Java Garbage Collection#

Heap#

The Heap is divided into several parts called generations:

  • Young generation is a field, where recently created objects are stored;

  • Old (tenured) generation is a field, where long-life objects are stored;

Before Java 8, there was one more memory space — Permanent generation. it contained meta-information about classes, methods, statistical variables. After Java 8 was invented, all this information then became stored separately in the Metaspace.

Stack object access is thread-safe while heap access is not!

GC

Why was the decision taken to get rid of Permanent generation?

First of all, it was because of the error connected with memory overflow. Since the Perm had a constant size and could not expand dynamically, sooner or later the memory ran out, an error was thrown and application crashed.

In contrast, Metaspace has a dynamic size, and during its execution, it can expand up to the memory size of the JVM.

Key Heap features:

  • If Heap space is full, Java throws java.lang.OutOfMemoryError

  • Access to the Heap is relatively slower in comparison to the Stack

  • To remove unused objects from the memory in the Heap, a Garbage collector is used

  • Unlike stack, a heap isn’t thread-safe and needs to be guarded by properly synchronizing the code

Notes#

Heap is divided into memory areas:

  1. Permgen/metaspace

  2. NewGen a. Eden space b. Surviving space 1 c. Surviving space 2

  3. Old Gen

Only (2) and (3) are considered for GC.

Operations:

Operation

Description

Mark

Starts from root of application, walks through “object graph”, and marks all the reachable as live.

Sweep (delete)

Deletes all unreachable objects

Compacting

Compacts the memory/defragment it/increase contiguous space.

[Data items]
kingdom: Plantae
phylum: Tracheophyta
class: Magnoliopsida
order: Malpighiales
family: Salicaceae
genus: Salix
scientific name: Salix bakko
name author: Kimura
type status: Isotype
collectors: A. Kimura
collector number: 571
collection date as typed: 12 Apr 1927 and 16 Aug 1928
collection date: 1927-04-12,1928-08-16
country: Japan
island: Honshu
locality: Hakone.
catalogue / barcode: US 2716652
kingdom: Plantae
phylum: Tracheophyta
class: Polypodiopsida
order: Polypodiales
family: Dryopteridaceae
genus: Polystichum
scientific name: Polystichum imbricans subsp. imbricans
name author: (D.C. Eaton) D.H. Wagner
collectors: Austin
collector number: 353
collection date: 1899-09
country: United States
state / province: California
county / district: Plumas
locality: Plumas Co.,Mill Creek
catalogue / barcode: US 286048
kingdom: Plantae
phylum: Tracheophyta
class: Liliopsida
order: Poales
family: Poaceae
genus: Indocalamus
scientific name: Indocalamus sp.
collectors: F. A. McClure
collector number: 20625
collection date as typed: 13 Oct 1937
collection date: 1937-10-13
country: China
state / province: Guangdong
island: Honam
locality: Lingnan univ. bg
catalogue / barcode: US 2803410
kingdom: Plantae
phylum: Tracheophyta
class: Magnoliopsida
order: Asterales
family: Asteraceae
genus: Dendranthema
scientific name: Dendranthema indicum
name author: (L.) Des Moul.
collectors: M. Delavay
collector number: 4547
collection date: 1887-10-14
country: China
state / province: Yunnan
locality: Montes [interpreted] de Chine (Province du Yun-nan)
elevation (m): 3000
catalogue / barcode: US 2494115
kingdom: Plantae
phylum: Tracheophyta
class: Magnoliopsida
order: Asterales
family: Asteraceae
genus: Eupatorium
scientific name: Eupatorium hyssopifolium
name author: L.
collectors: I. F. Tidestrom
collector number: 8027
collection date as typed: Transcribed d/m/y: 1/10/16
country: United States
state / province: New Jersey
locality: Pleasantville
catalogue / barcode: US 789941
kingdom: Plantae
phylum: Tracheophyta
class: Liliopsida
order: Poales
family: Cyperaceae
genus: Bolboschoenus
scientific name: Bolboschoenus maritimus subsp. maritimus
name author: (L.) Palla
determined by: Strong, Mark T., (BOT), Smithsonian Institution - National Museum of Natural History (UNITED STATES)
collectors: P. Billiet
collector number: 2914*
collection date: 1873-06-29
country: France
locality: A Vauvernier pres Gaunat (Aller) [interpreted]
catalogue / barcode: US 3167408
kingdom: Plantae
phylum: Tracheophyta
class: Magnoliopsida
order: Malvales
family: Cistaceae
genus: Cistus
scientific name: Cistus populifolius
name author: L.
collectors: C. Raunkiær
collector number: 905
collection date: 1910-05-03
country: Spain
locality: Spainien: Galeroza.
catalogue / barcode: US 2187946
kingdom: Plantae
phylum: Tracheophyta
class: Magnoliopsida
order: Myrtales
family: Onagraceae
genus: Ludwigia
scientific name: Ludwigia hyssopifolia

__TO BE DONE__:
1. Edit the Java garbage collection text: rewrite everything from "Heap is divided into memory" down to "considered for GC.", changing "Eden space" to "Eden area".
2. According to the Java garbage collection text, what does Java throw when Heap space is full?
3. List the operations named in the Java garbage collection text.
None of the data is needed for this work.

__TASK-BY-TASK RESULTS__:
1.
Heap is divided into memory areas:

  1. Permgen/metaspace

  2. NewGen a. Eden area b. Surviving space 1 c. Surviving space 2

  3. Old Gen

Only (2) and (3) are considered for GC.

2. java.lang.OutOfMemoryError

3.
Mark
Sweep (delete)
Compacting